View My GitHub Profile

24 March 2025

Compressed CSR representation for efficient graph traversal

by Drew DeHaas

One of the challenges with non-linear data representations, like graphs, is getting reasonable performance out of modern computers with multiple levels of caches. Caches access data in chunks called “lines” (or “blocks” - see wikipedia), so you pay a latency penalty on accessing a line of data the first time, but subsequent accesses do not pay this penalty (IF they are performed before eviction). So random access tends to be much more expensive than linear access: e.g., accessing 1000 items in a linked list (which were allocated non-adjacently in the heap) can be much slower than accessing 1000 items in an array.
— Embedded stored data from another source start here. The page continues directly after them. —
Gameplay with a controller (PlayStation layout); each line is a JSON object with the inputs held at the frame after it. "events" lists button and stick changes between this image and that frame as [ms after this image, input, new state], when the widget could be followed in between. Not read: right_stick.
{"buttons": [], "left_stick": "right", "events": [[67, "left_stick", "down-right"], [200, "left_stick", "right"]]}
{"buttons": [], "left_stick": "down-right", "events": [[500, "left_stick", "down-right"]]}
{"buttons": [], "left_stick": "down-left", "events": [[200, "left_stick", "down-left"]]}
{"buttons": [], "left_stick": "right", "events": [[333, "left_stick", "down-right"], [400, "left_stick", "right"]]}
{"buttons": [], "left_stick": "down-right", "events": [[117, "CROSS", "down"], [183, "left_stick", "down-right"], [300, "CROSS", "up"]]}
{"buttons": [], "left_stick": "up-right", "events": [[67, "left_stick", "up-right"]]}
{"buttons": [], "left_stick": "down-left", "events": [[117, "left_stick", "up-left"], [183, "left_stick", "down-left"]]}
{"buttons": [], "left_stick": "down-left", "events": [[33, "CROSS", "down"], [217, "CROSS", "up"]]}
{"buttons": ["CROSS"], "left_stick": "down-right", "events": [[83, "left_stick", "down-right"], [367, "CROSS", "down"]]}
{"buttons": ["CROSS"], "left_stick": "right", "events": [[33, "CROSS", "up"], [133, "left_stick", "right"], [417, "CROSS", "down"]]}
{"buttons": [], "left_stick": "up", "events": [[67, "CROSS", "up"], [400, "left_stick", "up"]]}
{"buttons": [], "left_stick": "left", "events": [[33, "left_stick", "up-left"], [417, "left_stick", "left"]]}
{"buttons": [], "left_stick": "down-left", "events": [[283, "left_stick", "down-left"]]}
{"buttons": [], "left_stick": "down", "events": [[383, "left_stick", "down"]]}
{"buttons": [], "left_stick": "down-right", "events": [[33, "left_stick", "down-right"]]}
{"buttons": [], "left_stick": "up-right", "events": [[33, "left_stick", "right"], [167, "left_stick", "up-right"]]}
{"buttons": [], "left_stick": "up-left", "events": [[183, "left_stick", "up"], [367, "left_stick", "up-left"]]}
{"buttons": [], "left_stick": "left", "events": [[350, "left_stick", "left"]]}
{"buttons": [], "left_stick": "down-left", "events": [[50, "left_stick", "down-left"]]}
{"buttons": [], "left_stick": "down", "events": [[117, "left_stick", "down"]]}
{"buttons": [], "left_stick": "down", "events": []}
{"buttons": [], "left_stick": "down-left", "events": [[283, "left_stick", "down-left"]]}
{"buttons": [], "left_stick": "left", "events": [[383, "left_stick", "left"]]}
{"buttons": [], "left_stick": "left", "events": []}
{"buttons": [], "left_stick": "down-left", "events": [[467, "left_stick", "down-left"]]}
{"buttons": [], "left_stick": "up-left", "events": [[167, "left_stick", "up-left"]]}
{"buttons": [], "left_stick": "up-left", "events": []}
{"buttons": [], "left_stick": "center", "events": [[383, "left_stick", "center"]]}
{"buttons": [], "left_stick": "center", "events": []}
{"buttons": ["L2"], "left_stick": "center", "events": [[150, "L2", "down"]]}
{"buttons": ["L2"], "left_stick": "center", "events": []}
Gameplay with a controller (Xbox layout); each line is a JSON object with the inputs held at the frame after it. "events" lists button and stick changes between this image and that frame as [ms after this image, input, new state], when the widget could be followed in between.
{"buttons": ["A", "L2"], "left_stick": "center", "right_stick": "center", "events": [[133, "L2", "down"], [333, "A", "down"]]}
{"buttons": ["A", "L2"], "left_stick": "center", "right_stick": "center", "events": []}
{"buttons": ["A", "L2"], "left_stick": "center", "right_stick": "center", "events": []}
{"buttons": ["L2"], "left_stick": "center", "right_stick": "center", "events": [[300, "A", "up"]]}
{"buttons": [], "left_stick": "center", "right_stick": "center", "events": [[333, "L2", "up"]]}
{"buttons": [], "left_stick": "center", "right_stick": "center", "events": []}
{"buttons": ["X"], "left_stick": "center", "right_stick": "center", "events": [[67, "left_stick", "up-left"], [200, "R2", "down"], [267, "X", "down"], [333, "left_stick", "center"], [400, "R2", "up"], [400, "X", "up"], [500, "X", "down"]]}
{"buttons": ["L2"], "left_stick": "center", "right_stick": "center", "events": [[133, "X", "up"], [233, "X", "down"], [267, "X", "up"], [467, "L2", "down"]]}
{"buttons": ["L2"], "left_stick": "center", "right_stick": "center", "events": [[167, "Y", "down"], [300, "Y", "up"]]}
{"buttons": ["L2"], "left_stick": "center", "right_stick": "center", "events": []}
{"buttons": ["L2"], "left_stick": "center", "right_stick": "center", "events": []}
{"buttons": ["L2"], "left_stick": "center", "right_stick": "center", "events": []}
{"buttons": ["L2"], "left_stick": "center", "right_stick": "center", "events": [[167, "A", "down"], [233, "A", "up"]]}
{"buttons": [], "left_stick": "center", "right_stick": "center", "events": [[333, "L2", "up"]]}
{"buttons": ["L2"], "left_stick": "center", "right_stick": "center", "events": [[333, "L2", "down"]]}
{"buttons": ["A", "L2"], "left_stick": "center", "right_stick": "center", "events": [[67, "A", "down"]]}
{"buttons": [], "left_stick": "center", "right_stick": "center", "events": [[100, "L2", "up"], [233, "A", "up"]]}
Cache efficiency is one of the reasons that GRGL has both a mutable (pygrgl.load_mutable_grg) and immutable (pygrgl.load_immutable_grg) format. The mutable format is essentially an edge-list format, which allows appending/delete edges for each node, but at the cost of each edge-list being somewhat randomly located in the heap. The immutable GRG is in compressed sparse row (CSR) format (a nice overview is here), which has (at least) two advantages: first, it is a much more compact representation. Each edge-list in the mutable GRG has 24 bytes of overhead from std::vector’s metadata, but the CSR format has only 4 bytes of overhead for each “list”. Second, CSR presents all the edge lists in a single array, which is ideal for cache efficiency, IF we can ensure that most operations will access the data in the same order that we have stored it in. This is why, on writing a GRG to disk, we always renumber all the nodes according to a topological order, and then store the edge lists in the same order (as per CSR). Almost all useful graph traversals on a GRG can be done in topological (or reverse topological) order. When all nodes are visited, the order will be exactly linear in our edge lists. When a subset of nodes are visited, we may skip large “chunks” over our CSR array, so it is possible that we only access one node per cache line, but we are still more likely to access multiple nodes per cache line than if we had randomly allocated our edge lists.

example CSR graph

A sample example graph (a) and the corresponding CSR node/edge representation (b)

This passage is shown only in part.